Types of Trauma
I was born in the 1950s in a British Colony in SE Asian country and was sent away to a boarding school at the age of five then sent to another boarding school overseas at the age of eight where I spent the next ten years.
The abandonment was compounded by shame because I am of mixed race (European/Asian)but look but look 90% Asian and I through teasing by other boys I learnt to feel ashamed of my ethnic origins. Within my own family of origin my white father colonised and oppressed my asian mother and I had few chances to bond with my parents, my asian family, my european family or my sisters. I felt very isolated and lonely for much of my childhood, different from other boys yet not quite knowing how or why I was different. I tried to assimilate and became something of a cultural charmelian.
I identify with the Iceberg concept insofar as I felt abandoned and ashamed of who I was and really did not know who I was. But I also built a crust of contempt for others to cover my shame by thinking that I was better than other people.

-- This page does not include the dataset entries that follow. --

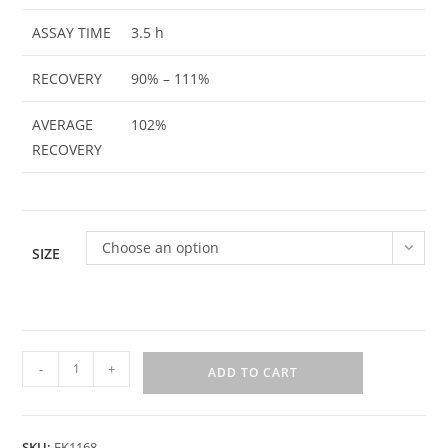
ASSAY TIME
3.5 h
RECOVERY
90% – 111%
AVERAGE
102%
RECOVERY
Choose an option
SIZE
-
+
ADD TO CART
SKU:
EK1168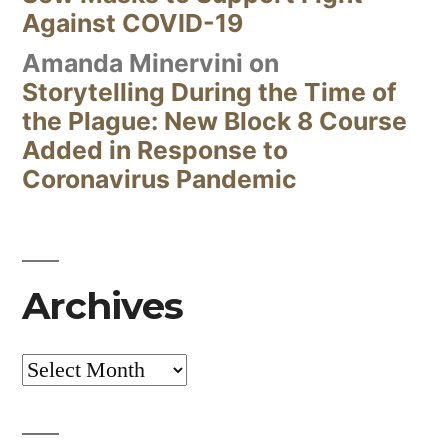
Against COVID-19
Amanda Minervini
on
Storytelling During the Time of
the Plague: New Block 8 Course
Added in Response to
Coronavirus Pandemic
Archives
Archives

Forming a "false self" I acquired multiple high-level academic qualifications and tried to become a successful business professional and played that role, supporting my wife and two children for 15 years until the recent GCF left my career in tatters. Over a two year period I lost my job, career, house, cars, children and eventually had to emigrate back to Asia to live alone.

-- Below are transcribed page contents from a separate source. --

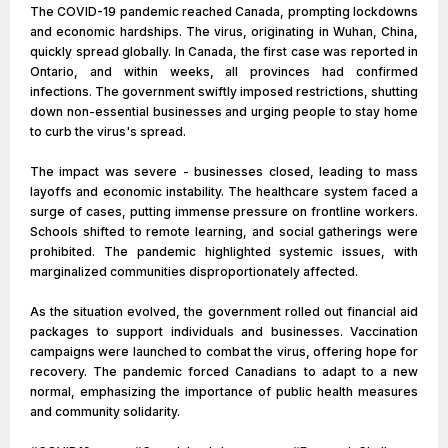
The COVID-19 pandemic reached Canada, prompting lockdowns
and economic hardships. The virus, originating in Wuhan, China,
quickly spread globally. In Canada, the first case was reported in
Ontario, and within weeks, all provinces had confirmed
infections. The government swiftly imposed restrictions, shutting
down non-essential businesses and urging people to stay home
to curb the virus's spread.
The impact was severe - businesses closed, leading to mass
layoffs and economic instability. The healthcare system faced a
surge of cases, putting immense pressure on frontline workers.
Schools shifted to remote learning, and social gatherings were
prohibited. The pandemic highlighted systemic issues, with
marginalized communities disproportionately affected.
As the situation evolved, the government rolled out financial aid
packages to support individuals and businesses. Vaccination
campaigns were launched to combat the virus, offering hope for
recovery. The pandemic forced Canadians to adapt to a new
normal, emphasizing the importance of public health measures
and community solidarity.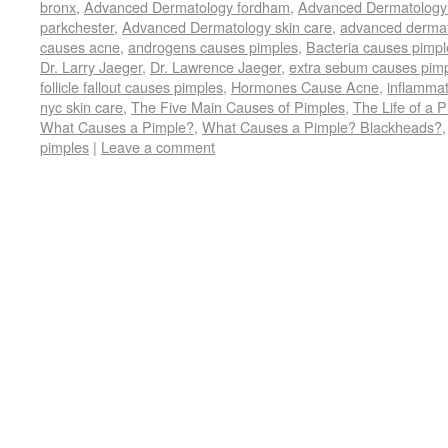
bronx
,
Advanced Dermatology fordham
,
Advanced Dermatology
in
in
in
in
in
friend
in
window)
in
in
in
new
new
new
new
new
(Opens
new
new
new
n
parkchester
,
Advanced Dermatology skin care
,
advanced dermat
window)
window)
window)
window)
window)
in
window)
window)
window)
w
causes acne
,
androgens causes pimples
,
Bacteria causes pimpl
new
window)
Dr. Larry Jaeger
,
Dr. Lawrence Jaeger
,
extra sebum causes pim
follicle fallout causes pimples
,
Hormones Cause Acne
,
inflammat
nyc skin care
,
The Five Main Causes of Pimples
,
The Life of a 
What Causes a Pimple?
,
What Causes a Pimple? Blackheads?
pimples
|
Leave a comment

Just recently at the age of 50+ I got fired again and lost my work vehicle too. So now I am alone in a foreign country (where I was born) with no job or car - a great place to "come home" and to face the accumulated pain of so many years!
In my life I have moved country or emigrated eight times (count em!) trying to find a place where I could feel at home. I am a citizen of three different countries but I am still looking for place to feel at home. I am temporarily "back home" now in the country where I was born but it is all so foreign and I am legally a foreigner here! I cannot speak the local language and have few friends; no job and no income; and no car.

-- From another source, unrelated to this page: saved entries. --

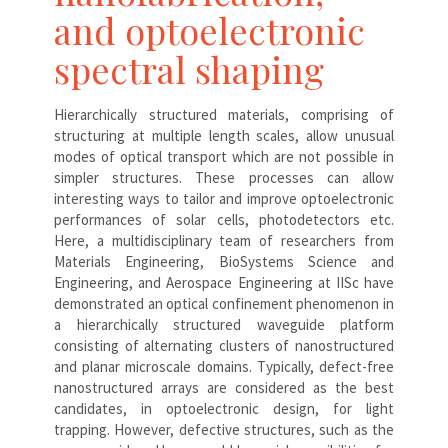
and optoelectronic
spectral shaping
Hierarchically structured materials, comprising of
structuring at multiple length scales, allow unusual
modes of optical transport which are not possible in
simpler structures. These processes can allow
interesting ways to tailor and improve optoelectronic
performances of solar cells, photodetectors etc.
Here, a multidisciplinary team of researchers from
Materials Engineering, BioSystems Science and
Engineering, and Aerospace Engineering at IISc have
demonstrated an optical confinement phenomenon in
a hierarchically structured waveguide platform
consisting of alternating clusters of nanostructured
and planar microscale domains. Typically, defect-free
nanostructured arrays are considered as the best
candidates, in optoelectronic design, for light
trapping. However, defective structures, such as the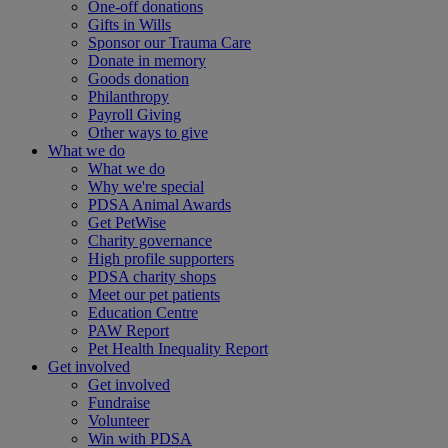
One-off donations
Gifts in Wills
Sponsor our Trauma Care
Donate in memory
Goods donation
Philanthropy
Payroll Giving
Other ways to give
What we do
What we do
Why we're special
PDSA Animal Awards
Get PetWise
Charity governance
High profile supporters
PDSA charity shops
Meet our pet patients
Education Centre
PAW Report
Pet Health Inequality Report
Get involved
Get involved
Fundraise
Volunteer
Win with PDSA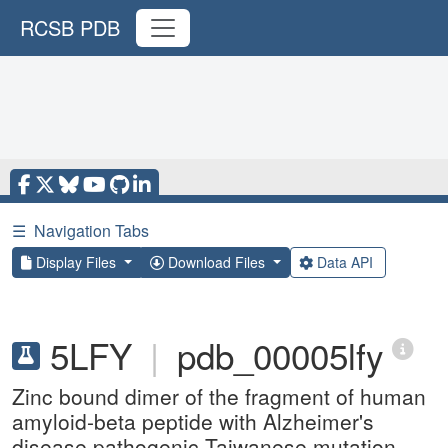
RCSB PDB
☰
Navigation Tabs
Display Files
Download Files
Data API
5LFY
|
pdb_00005lfy
Zinc bound dimer of the fragment of human
amyloid-beta peptide with Alzheimer's
disease pathogenic Taiwanese mutation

I have come across a video on Utube by Joe Solanto who categorises 3 Types of Trauma. The first is an isolated one-off traumatic incident such as a crime; the second ongoing trauma such as childhood neglect and abandonment; the third is inter-generational trauma suffered by those who have lost their cultural identity through colonial subjugation and forced geographical relocation.
I can tick many of the boxes in the Type 3 trauma category but love the Iceberg concept because it provides tools and names to finally speak the truth about the past and release the repressed feelings of anger and resentment and shame.
It is good to be able to speak the truth about the pain I have suffered, to break through the scab of "superiority" I built up to cover the shame of abandonment. To dismantle the false self built on competence and superiority.
I am prepared to sit with the pain and face the truth now and to let it go. Both my parents left their country of birth and lived in a foreign country away from their siblings and their parents.
Unfortunately, my separation from my family, my siblings, my pets and my home started earlier at the age of 5 and continued for another 50 years.
It is time to face the truth and call it for what it is.